Written task
Reproduce the records exactly through the line with "and the Four Great Traverses".

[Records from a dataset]
[Start of section]

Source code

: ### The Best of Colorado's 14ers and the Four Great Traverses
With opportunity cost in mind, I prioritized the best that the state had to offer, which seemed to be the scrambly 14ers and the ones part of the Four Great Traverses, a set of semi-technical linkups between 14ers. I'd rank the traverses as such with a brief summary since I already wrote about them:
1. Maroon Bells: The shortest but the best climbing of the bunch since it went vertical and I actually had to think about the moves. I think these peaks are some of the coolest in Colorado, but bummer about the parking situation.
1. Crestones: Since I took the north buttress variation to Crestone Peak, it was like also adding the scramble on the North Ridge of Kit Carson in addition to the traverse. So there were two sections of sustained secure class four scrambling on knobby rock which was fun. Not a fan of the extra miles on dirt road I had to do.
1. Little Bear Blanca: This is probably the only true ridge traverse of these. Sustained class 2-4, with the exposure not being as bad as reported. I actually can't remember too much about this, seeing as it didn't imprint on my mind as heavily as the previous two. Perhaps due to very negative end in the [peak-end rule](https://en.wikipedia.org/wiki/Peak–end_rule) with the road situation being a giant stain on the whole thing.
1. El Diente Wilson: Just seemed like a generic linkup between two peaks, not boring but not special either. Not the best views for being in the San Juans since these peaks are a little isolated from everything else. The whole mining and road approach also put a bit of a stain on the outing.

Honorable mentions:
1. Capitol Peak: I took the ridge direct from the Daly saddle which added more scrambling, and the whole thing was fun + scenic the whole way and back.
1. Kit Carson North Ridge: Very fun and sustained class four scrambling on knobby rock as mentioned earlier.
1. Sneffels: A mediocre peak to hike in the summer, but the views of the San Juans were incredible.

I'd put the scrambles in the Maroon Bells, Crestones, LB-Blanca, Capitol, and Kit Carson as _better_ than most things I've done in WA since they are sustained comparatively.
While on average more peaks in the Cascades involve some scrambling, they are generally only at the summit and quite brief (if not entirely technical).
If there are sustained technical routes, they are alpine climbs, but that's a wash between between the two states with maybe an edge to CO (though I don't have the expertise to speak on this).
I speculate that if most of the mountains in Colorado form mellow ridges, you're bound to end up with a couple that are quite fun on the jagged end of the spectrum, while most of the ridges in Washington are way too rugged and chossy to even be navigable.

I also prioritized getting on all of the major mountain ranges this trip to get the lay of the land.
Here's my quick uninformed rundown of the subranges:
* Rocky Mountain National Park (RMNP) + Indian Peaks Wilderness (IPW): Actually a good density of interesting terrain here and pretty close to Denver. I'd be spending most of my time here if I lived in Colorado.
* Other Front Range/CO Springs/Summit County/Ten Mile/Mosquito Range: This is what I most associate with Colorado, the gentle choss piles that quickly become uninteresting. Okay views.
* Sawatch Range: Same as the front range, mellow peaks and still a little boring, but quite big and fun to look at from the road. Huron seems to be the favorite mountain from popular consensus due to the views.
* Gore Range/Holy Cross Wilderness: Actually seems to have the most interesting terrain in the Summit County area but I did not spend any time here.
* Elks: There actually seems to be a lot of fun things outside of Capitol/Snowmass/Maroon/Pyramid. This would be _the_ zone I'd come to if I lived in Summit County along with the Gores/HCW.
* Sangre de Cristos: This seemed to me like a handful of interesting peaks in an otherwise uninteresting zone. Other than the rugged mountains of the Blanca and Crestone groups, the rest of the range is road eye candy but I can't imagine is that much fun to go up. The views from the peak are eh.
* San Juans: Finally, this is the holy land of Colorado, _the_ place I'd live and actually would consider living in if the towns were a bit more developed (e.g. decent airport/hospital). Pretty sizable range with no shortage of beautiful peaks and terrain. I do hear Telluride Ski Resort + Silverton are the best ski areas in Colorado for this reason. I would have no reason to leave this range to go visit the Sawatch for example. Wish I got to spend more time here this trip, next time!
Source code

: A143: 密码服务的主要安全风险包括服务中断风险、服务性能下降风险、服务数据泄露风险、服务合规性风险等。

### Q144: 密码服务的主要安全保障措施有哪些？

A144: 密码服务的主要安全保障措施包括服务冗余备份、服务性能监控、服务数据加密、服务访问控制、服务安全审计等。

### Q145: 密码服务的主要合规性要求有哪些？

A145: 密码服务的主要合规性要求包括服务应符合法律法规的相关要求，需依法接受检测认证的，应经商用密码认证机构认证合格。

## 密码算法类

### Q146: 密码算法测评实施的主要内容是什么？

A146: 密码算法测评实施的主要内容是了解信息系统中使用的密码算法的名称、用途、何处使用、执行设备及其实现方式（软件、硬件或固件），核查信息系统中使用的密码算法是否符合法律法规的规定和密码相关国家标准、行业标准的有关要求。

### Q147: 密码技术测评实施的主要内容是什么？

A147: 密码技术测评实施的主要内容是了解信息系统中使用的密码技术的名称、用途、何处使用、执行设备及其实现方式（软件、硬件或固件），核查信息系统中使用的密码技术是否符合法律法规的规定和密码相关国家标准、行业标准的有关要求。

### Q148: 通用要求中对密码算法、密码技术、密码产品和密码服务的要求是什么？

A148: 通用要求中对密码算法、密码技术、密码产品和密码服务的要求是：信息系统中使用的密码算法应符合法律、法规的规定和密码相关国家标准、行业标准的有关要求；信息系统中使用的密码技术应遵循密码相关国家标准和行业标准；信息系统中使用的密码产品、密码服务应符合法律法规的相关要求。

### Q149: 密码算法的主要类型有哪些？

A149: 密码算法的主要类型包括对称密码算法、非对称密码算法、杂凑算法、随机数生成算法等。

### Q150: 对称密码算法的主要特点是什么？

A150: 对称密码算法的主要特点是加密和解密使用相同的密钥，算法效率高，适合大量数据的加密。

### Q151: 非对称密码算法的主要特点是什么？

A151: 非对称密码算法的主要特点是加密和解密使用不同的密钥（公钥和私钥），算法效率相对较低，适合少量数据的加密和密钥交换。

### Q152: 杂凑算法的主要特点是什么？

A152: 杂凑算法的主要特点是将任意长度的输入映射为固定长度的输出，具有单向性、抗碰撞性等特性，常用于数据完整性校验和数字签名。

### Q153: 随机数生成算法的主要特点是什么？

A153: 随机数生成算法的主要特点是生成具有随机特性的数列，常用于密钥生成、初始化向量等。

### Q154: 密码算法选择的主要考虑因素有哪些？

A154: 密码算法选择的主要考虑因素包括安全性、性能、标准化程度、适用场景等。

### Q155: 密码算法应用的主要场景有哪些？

[End of section]

Solution to this problem
Source code

: ### The Best of Colorado's 14ers and the Four Great Traverses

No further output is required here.